I want to know why it is always the people who made the WRONG decision to buy at the WRONG time and for the WRONG price who are being cast as victims and why its always the people who, for whatever reason, made the RIGHT decisions who get cast as the villains?
The bulls always seem to like to drag out the “didn’t buy = can’t buy = sour grapes” argument, as if the only reason 100% of the bears didn’t make stupid decisions was because they were financially unable to. It’s true that some people were completely priced out of the market and became bears by default; it’s also true that some of those same unqualified buyers went ahead and bought anyway even though they couldn’t afford it. Now those people are losing their homes as a result of their reality catching up with their lies and we’re somehow supposed to feel sorry for them?

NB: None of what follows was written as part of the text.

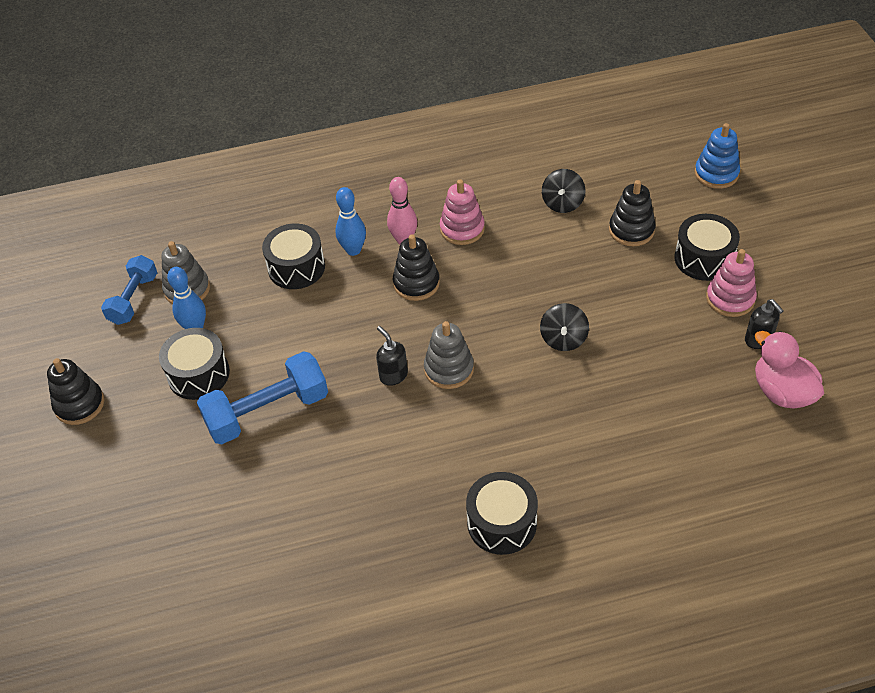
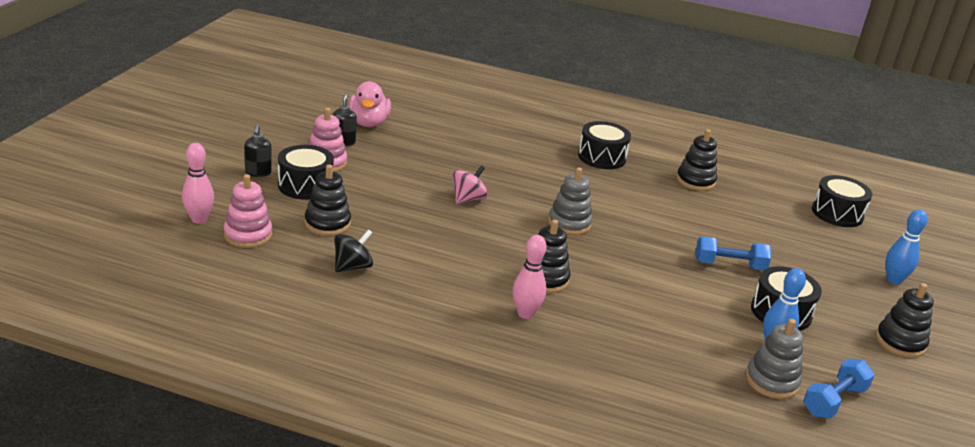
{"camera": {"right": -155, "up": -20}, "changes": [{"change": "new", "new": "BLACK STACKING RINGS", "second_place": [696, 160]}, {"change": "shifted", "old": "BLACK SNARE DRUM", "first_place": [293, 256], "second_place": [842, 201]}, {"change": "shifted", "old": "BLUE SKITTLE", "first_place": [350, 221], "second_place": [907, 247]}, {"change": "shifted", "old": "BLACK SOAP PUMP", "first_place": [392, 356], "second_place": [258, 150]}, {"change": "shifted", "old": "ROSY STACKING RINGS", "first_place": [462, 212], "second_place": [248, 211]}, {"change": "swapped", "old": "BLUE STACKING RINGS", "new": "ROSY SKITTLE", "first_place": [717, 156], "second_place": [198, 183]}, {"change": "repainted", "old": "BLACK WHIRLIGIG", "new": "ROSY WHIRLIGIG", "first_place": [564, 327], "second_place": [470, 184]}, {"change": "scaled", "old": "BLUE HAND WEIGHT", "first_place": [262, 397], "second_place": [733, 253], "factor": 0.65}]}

From an economic standpoint, the virtues of a RE purchase are established at the time of purchase, not at the time of resale. If we buy well then it turns out well; if we buy poorly then it turns out poorly. If you want to blame someone other than the buyer who made the poor decision, how about pointing that finger at the seller who benefitted at that buyer’s expense?
BTW, prices were a lot lower in 1996 than they were in 1989, so it would be more accurate to say that most of the bears are looking for prices to make sense from the 1996 point. After accounting the effects of inflation on the dollar that might equal 1998 or 1999 prices. We’re already at early 2004 prices in some areas, so we’re getting there.
As a point of reference, we are observers in this drama; we’re not creating it and these people are not losing because of us. That makes us innocent of the charges of tyranny.